Partijen waren aanwezig, klager vergezeld door zijn ouders E en F (die als meegebrachte getuigen ter zitting zijn gehoord) en verweerder vergezeld van zijn gemachtigde.

2.         De feiten

2.1.      Klager is in verband met refluxklachten door zijn MDL-arts verwezen naar verweerder, op dat moment chirurg in het G te D. Verweerder heeft klager (op dat moment 48 jaar) gezien op 3 september 2013 en na anamnese geconcludeerd dat sprake was van para-oesophageale hernia. Omdat medicamenteuze behandeling niet afdoende bleek heeft verweerder een operatieve behandeling (Nissen fundoplicatie) voorgesteld. Verweerder heeft die dag deze ingreep met klager besproken waarbij tevens de mogelijkheid van conversie aan de orde is gekomen. Klager heeft ingestemd met deze ingreep.

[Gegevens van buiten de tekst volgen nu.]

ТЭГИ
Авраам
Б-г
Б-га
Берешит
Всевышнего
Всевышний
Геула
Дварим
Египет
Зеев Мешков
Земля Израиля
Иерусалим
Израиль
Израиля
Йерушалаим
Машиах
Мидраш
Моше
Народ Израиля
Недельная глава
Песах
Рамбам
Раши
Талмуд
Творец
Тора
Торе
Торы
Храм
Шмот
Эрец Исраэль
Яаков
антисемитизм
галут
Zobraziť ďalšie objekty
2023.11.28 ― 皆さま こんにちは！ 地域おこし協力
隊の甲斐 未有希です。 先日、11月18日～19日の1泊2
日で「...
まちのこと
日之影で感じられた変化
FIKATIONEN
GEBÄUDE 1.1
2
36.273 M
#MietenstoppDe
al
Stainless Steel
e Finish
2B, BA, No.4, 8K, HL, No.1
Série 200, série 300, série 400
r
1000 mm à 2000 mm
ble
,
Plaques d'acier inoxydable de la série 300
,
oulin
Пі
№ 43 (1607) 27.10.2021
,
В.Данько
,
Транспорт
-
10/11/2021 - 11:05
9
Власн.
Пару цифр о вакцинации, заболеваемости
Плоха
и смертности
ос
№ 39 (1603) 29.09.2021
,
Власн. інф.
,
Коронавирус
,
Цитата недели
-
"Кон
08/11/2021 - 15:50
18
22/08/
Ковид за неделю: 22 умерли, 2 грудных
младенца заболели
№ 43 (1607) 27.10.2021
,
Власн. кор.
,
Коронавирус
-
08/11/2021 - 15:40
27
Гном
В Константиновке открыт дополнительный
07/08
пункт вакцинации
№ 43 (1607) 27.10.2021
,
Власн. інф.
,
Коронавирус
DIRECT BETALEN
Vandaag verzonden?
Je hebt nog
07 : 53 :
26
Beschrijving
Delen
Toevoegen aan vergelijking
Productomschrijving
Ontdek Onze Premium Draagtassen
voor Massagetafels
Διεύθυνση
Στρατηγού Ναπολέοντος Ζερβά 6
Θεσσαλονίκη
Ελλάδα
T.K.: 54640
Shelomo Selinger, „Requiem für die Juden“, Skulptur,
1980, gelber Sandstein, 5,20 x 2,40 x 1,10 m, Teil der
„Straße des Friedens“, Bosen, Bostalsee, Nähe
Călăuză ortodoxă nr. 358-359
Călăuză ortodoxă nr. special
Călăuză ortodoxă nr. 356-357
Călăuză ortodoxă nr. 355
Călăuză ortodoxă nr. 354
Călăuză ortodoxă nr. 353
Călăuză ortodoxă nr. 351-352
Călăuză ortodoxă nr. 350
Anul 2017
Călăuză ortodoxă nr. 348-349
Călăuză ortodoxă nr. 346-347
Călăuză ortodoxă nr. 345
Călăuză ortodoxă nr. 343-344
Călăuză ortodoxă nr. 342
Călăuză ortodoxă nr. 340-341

2.2.      Verweerder heeft op 11 september 2013 de ingreep verricht en daarbij onder meer gebruik gemaakt van een Ultracision. De ingreep is laparoscopisch begonnen maar werd gecompliceerd door een acute slagaderlijke bloeding die niet laparoscopisch te controleren was. Vervolgens is een laparotomie gedaan (conversie), het bloedende vat overhecht en de operatie voltooid. Na de operatie is klager overgebracht naar de Medium care, die gesitueerd is op de IC.

2.3.      Anders dan voorzien heeft de opname in het ziekenhuis veel langer geduurd (29 dagen in plaats van zoals verwacht één tot twee dagen) omdat in aansluiting op de operatie meerdere complicaties zijn opgetreden. Klager heeft een paralytische ileus, longontsteking en blaasontsteking ontwikkeld en een wondinfectie, en er is kort voor ontslag nog een lijnsepsis ontstaan die succesvol is behandeld met antibiotica. Klager is op 10 oktober 2013 ontslagen en daarna poliklinisch gevolgd.

 2.4.     Op 26 november 2013 heeft een laparoscopische cholecystectomie plaatsgevonden in verband met blijvende pijnklachten. Een daaraan voorafgaand beeldvormend onderzoek liet in het kleine bekken een blaaswandverdikking zien, waarna klager is doorverwezen naar de uroloog.

2.5       Na de galblaasoperatie zijn er nog twee heropnames wegens een ileus en meerdere polibezoeken geweest bij verweerder, die klager onder meer heeft doorverwezen naar professor G in het H(maart 2014) en professor I in het J (oktober 2014). Daarna is klager niet meer op de poli bij verweerder geweest.

2.6.      Op 12 juli 2017 is er een gesprek geweest tussen klager en verweerder, hierna is er geen contact meer geweest.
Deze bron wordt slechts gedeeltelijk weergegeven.